TIRANA, Oct. 15 – Albania has joined global celebrations of Dante’s 750th birth anniversary featuring a collection of works by the great Italian poet translated into Albanian.
The Italian poet of the Middle Ages is known for penning the Divine Comedy, an epic widely considered to be among the world’s most important literary works.
The exhibition at the National Library in Tirana is also featuring a first special copy of the Divine Comedy for the blind in Albania in the Braille alphabet.
Culture Minister Mirela Kumbaro said Dante’s Divine Comedy in the Braille alphabet was a very important publication for the visually impaired to feel and grasp Dante’s lines.
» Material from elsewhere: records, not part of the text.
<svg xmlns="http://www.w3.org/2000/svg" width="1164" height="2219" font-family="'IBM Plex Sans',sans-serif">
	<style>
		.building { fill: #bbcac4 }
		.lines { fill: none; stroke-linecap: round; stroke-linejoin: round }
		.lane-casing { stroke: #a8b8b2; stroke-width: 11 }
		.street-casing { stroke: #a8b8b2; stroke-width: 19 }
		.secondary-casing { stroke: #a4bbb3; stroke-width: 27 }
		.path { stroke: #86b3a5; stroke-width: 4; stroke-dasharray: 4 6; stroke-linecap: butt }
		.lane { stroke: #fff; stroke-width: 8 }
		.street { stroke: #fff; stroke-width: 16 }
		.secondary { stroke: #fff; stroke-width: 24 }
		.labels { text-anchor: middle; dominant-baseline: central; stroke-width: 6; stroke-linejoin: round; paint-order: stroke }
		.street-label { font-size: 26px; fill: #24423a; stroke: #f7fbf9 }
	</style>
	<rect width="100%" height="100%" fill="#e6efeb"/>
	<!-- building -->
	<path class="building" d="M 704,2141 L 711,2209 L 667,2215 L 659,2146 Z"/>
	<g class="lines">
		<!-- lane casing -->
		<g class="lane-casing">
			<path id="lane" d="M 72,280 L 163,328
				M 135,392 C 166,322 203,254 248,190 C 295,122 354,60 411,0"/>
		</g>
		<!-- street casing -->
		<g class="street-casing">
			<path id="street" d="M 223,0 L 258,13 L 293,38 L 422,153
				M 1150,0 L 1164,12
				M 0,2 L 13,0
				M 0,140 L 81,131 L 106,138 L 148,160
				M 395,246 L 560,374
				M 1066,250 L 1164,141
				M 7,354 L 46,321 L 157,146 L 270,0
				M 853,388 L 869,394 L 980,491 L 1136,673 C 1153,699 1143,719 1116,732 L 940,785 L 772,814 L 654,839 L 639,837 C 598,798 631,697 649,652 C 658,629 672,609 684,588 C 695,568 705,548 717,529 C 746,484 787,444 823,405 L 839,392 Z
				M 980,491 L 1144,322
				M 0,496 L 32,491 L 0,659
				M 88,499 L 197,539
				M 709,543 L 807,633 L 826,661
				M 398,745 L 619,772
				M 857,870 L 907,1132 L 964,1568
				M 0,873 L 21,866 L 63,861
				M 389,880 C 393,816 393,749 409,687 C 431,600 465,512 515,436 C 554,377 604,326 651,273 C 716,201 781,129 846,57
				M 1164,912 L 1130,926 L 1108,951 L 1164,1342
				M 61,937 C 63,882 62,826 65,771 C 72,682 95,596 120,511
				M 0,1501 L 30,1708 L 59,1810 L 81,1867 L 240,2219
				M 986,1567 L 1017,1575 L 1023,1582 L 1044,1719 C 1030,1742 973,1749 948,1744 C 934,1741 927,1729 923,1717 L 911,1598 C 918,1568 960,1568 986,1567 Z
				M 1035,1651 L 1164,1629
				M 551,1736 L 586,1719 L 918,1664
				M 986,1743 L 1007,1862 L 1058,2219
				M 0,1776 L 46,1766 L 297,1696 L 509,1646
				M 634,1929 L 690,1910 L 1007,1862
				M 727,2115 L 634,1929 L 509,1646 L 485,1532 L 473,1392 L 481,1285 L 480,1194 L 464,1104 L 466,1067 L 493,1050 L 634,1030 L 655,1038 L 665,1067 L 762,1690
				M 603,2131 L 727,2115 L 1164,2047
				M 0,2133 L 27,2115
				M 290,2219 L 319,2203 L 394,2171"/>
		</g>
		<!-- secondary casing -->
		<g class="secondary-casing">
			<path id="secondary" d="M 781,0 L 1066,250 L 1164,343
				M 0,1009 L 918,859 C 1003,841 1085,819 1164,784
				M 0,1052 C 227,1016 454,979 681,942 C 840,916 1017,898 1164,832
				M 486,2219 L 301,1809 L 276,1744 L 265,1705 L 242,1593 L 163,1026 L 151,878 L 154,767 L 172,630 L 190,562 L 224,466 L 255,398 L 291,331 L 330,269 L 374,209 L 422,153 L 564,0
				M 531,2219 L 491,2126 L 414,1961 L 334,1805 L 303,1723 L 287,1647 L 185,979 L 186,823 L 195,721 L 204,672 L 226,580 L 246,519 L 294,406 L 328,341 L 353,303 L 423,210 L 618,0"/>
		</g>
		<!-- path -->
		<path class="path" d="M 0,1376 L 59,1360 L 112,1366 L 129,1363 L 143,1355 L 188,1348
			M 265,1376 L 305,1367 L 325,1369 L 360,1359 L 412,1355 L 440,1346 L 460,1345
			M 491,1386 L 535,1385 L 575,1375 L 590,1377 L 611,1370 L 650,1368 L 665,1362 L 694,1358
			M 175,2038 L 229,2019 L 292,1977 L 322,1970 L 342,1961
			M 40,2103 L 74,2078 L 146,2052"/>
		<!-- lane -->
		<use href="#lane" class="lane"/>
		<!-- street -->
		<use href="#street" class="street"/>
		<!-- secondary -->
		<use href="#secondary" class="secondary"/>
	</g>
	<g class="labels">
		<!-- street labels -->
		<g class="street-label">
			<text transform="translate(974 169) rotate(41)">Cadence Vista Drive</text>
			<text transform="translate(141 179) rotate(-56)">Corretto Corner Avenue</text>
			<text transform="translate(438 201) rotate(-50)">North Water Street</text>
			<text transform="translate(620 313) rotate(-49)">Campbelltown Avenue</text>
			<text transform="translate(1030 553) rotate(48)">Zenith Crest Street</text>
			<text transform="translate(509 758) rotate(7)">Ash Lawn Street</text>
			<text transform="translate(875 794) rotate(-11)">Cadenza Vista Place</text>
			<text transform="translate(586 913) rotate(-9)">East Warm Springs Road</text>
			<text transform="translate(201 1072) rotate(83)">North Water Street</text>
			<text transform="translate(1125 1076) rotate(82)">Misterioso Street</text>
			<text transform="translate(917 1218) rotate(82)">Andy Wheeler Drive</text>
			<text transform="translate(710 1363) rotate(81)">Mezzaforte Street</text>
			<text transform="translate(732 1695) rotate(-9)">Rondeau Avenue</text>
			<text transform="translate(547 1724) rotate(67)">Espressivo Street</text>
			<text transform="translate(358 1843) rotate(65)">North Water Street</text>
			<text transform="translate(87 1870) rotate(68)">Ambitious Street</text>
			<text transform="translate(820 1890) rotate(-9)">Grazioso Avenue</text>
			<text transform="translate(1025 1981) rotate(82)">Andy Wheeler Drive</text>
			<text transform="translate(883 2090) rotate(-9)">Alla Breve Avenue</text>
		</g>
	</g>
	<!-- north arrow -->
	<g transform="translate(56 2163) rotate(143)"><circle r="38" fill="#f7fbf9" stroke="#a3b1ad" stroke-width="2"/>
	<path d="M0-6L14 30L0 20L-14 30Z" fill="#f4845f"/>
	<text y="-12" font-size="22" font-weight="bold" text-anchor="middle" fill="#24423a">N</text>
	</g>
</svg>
Persida Asllani, the director of the National Library, described Dante’s relation with the Albanian world as “breathtaking courage and temptation, conceptual identification and aesthetic recreation, thanks to which, the unstoppable efforts and ordeal to translate him, and grasp his language, with mind and soul, comprise one of the most comprehensive journeys in Albania’s history of culture.”
Rino Caputo, an Italian literature professor specializing on Dante, said some of the articles displayed in the exhibition are “still unknown and current, which is a novelty in the field and history of Dante studies.”
The exhibition displayed in cooperation with the Italian Institute of Culture, will remain open at the National Library in Tirana until October 23.
Dante’s first translation into Albanian dates back to 120 years ago.
Dante was a Medieval Italian poet and philosopher whose poetic trilogy, The Divine Comedy, made an indelible impression on both literature and theology. He is best known for the epic poem The Divine Comedy, which comprises sections representing the three tiers of the Christian afterlife: purgatory, heaven, and hell.